As I mentioned in a post last week, frustration with the political process has led many global warming advocates to turn to the courts. While I’m skeptical that the judiciary can solve the problem, it may be an important part of the solution.

While the Massachusetts case has dominated public attention to global warming litigation, it is only one of more than a dozen active cases seeking courts intervention. As outlined in a recent report by the Georgetown Environmental Law & Policy Institute (PDF), these cases roughly break down into four categories:

  • Clean Air Act litigation (like the Massachusetts case),
  • National Environmental Policy Act cases,
  • common law nuisance suits, and
  • industry challenges to state greenhouse gas regulations.

(For anyone interested, the report is both concise and accessible — though that’s just shameless advertising, since I wrote it.)

Today I’d like to discuss the second category: cases under the National Environmental Policy Act. As you may know, everything in environmental law has an acronym, sometimes making environmental lawyers unintelligible to the uninitiated. This Act goes by the relatively simple handle NEPA.

NEPA is one of our nation’s oldest environmental laws, requiring the federal government to analyze and disclose the environmental impacts of its actions. The law is animated by the philosophy that more information will lead to better decisions.

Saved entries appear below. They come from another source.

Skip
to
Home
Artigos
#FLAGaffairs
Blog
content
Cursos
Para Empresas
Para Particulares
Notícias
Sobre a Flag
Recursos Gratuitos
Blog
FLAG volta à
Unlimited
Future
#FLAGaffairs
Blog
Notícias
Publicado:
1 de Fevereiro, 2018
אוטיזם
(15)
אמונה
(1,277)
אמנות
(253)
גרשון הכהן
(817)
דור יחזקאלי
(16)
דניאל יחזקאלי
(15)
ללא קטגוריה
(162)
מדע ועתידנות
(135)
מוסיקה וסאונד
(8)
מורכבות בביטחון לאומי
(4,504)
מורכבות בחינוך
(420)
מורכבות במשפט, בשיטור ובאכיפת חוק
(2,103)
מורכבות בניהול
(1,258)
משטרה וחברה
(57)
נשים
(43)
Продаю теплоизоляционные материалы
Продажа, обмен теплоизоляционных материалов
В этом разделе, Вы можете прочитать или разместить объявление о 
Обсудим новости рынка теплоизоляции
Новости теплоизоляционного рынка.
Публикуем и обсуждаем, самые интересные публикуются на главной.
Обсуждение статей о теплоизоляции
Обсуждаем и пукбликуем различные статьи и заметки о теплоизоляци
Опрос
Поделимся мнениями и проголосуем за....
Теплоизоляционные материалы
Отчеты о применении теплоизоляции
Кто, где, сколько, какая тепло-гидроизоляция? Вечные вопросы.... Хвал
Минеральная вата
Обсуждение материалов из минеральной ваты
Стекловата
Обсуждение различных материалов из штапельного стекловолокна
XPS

Environmentalists have challenged decision-making processes in which the government fails to analyze the potential contributions its actions may have to global warming. These cases have led to several victories.

In one case, a federal court ordered the Department of Energy to examine the amount of greenhouse gases a new power plant in Mexico, designed primarily to export power to the U.S., would produce. The DOE had given the plant a right-of-way for a transmission line to connect to the U.S. electrical grid.

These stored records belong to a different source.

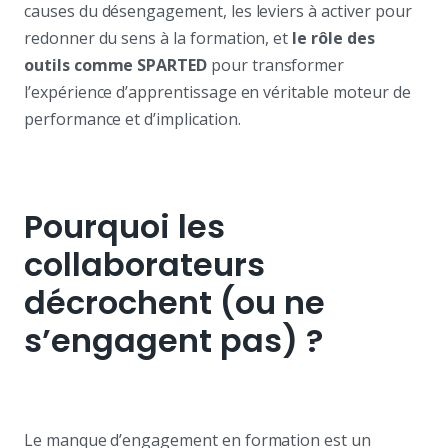
causes du désengagement, les leviers à activer pour
redonner du sens à la formation, et
le rôle des
outils comme SPARTED
pour transformer
l’expérience d’apprentissage en véritable moteur de
performance et d’implication.
Pourquoi les
collaborateurs
décrochent (ou ne
s’engagent pas) ?
Le manque d’engagement en formation est un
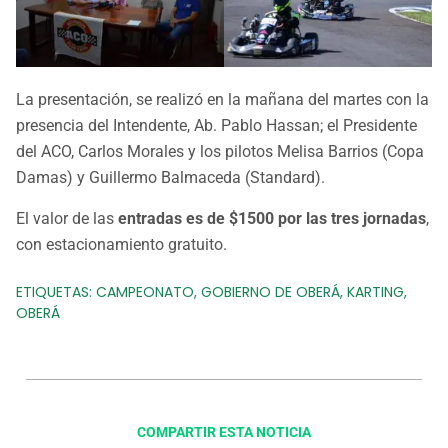
La presentación, se realizó en la mañana del martes con la
presencia del Intendente, Ab. Pablo Hassan; el Presidente
del ACO, Carlos Morales y los pilotos Melisa Barrios (Copa
Damas) y Guillermo Balmaceda (Standard).
El valor de las
entradas es de $1500 por las tres jornadas
,
con estacionamiento gratuito.
ETIQUETAS:
CAMPEONATO
,
GOBIERNO DE OBERÁ
,
KARTING
,
OBERÁ
COMPARTIR ESTA NOTICIA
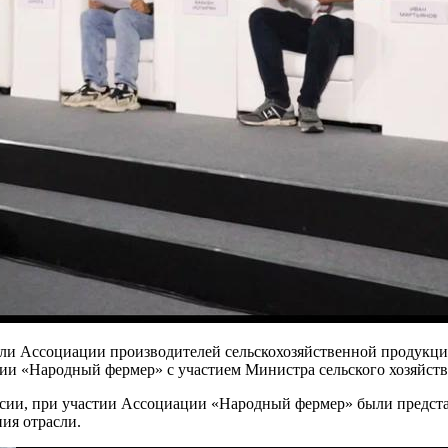
ители Ассоциации производителей сельскохозяйственной продукц
ции «Народный фермер» с участием Министра сельского хозяйст
оссии, при участии Ассоциации «Народный фермер» были предст
ия отрасли.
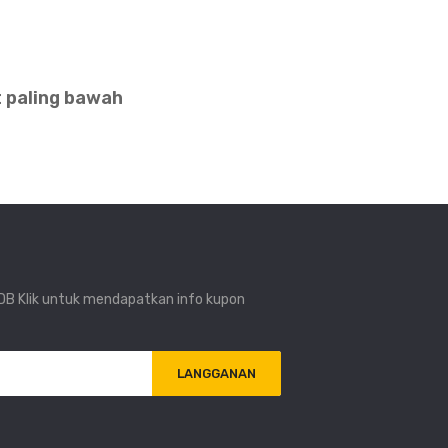
 paling bawah
i DB Klik untuk mendapatkan info kupon
LANGGANAN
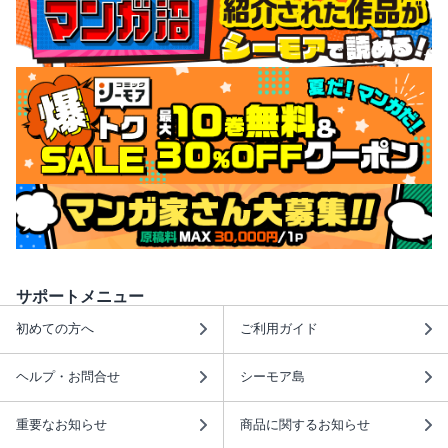
サポートメニュー
初めての方へ
ご利用ガイド
ヘルプ・お問合せ
シーモア島
重要なお知らせ
商品に関するお知らせ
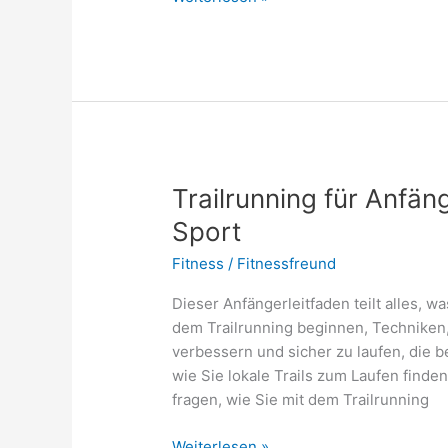
Verletzungen
von
Laufsportlern
Trailrunning für Anfän
Sport
Fitness
/
Fitnessfreund
Dieser Anfängerleitfaden teilt alles, w
dem Trailrunning beginnen, Techniken, 
verbessern und sicher zu laufen, die 
wie Sie lokale Trails zum Laufen find
fragen, wie Sie mit dem Trailrunning
Trailrunning
Weiterlesen »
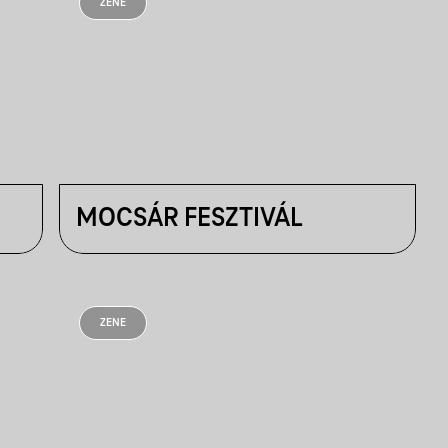
ZENE
MOCSÁR FESZTIVÁL
ZENE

In a second case, a federal court intervened when the Surface Transportation Board authorized a rail extension to allow trains to carry coal from mines in the Powder River Basin to power plants in the Midwest. The court ordered the STB to analyze the amount of greenhouse gases likely to be released by the combustion of coal carried over the new line.

Unfortunately, these may be largely symbolic victories. The federal agencies involved completed bare-bones environmental reviews that essentially found no significant global warming impact because their projects would account for only a miniscule percentage of total global emissions. Such an analysis pays only lip service to NEPA and fails to provide the public with real information about the way the federal government is making global warming worse.

A recent lawsuit brought by NRDC suggests another (and perhaps more promising) way NEPA may shape the global warming debate. The lawsuit, filed under a California counterpart to NEPA, targets the approval of a development in the San Joaquin delta that includes the construction of levees for flood control. NRDC argues that a rise in sea level expected from global warming will significantly increase the environmental impacts of the project. The government conducted its analysis based on current conditions.

A victory for NRDC could have profound impact, forcing the government to study the changes global warming may make to our local communities. This will highlight the tradeoffs inherent in our current climate non-policy.

The theory behind the NRDC case could be applied broadly. For instance, development in the west could cause more harm to rivers and streams as snowpack decreases and water become scarcer. A second example: Fragmentation of ecosystems near the current home of an endangered species could prevent that species from migrating as global warming transforms habitat.

NEPA is a natural ally for environmentalists hoping to change the way we approach global warming. It’s founded on the notion that real information can make a difference. Today, global warming can seem abstract. Environmental review under NEPA may provide a means of making it concrete.